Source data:
-------------------------

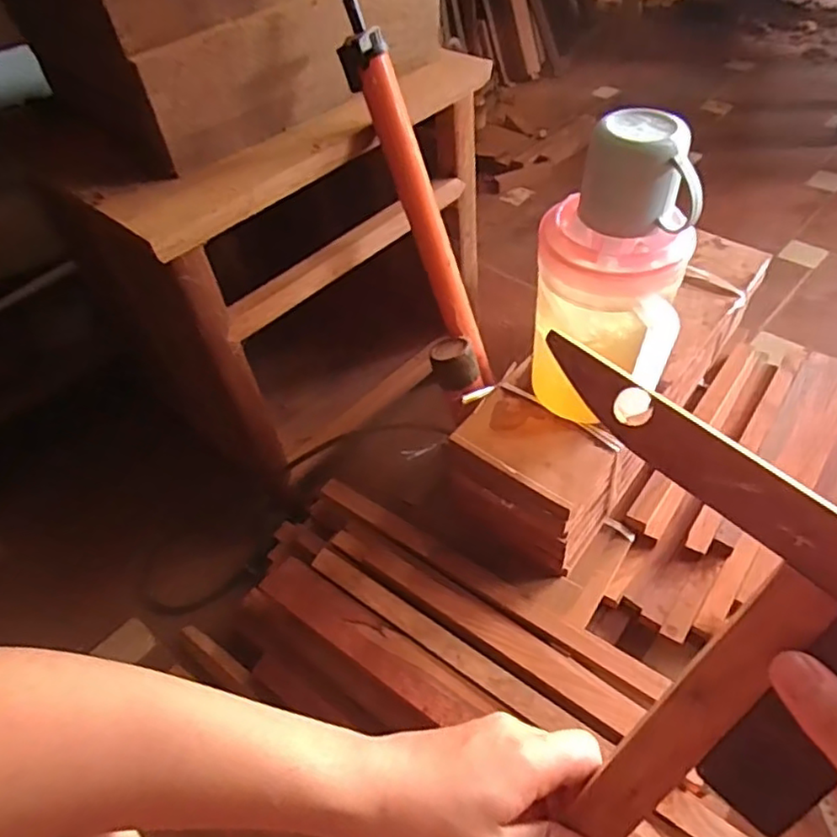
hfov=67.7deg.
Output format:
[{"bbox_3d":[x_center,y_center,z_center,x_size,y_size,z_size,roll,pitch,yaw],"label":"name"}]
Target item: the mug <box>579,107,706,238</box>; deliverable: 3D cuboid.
[{"bbox_3d":[0.190,-0.205,0.524,0.098,0.082,0.063,15,53,19],"label":"mug"}]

-------------------------

:: Your assignment ::
Copy only the stretch running from the line containing "Target item: the" to the final line of the entries, both ends included, exactly as it stands.

:: Answer to this task ::
Target item: the mug <box>579,107,706,238</box>; deliverable: 3D cuboid.
[{"bbox_3d":[0.190,-0.205,0.524,0.098,0.082,0.063,15,53,19],"label":"mug"}]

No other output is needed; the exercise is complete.